TASK STATEMENT: Swap every "Mikkeller" in the items below for "MIKKELLER" and give the lines again with nothing else changed. Leave the pictures out.

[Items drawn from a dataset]
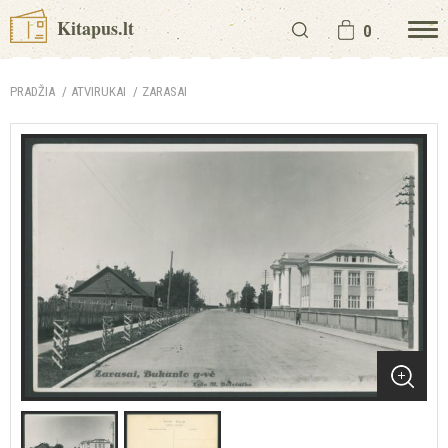
Kitapus.lt
0
PRADŽIA
ATVIRUKAI
ZARASAI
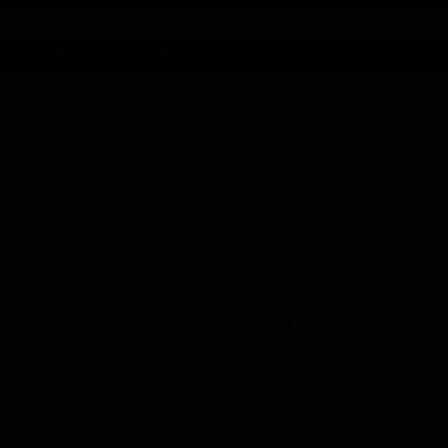
талог предложений
Справочники
Бизнесу
Контакты
Миккеллер Бревпуб Лондон
Mikkeller Brewpub London
England — London, Greater London
Пивоварня Mikkeller Brewpub London расположена в Лон
Англия. Её ассортимент включает в себя широкий спектр
крафтового пива, от классических элей до современных
экспериментальных стилей, включая сезонные предложе
Производство сосредоточено на выпуске небольших парт
что позволяет уделять внимание деталям и качеству каж
напитка. Пивоварня ориентирована на локальный рынок
поставляя свою продукцию в собственный паб и партнёр
заведения города, а её особенностью является сотруднич
музыкантом Риком Эстли в управлении проектом.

PROBLEM SOLUTION:
Kitapus.lt
0
PRADŽIA
ATVIRUKAI
ZARASAI
талог предложений
Справочники
Бизнесу
Контакты
Миккеллер Бревпуб Лондон
MIKKELLER Brewpub London
England — London, Greater London
Пивоварня MIKKELLER Brewpub London расположена в Лон
Англия. Её ассортимент включает в себя широкий спектр
крафтового пива, от классических элей до современных
экспериментальных стилей, включая сезонные предложе
Производство сосредоточено на выпуске небольших парт
что позволяет уделять внимание деталям и качеству каж
напитка. Пивоварня ориентирована на локальный рынок
поставляя свою продукцию в собственный паб и партнёр
заведения города, а её особенностью является сотруднич
музыкантом Риком Эстли в управлении проектом.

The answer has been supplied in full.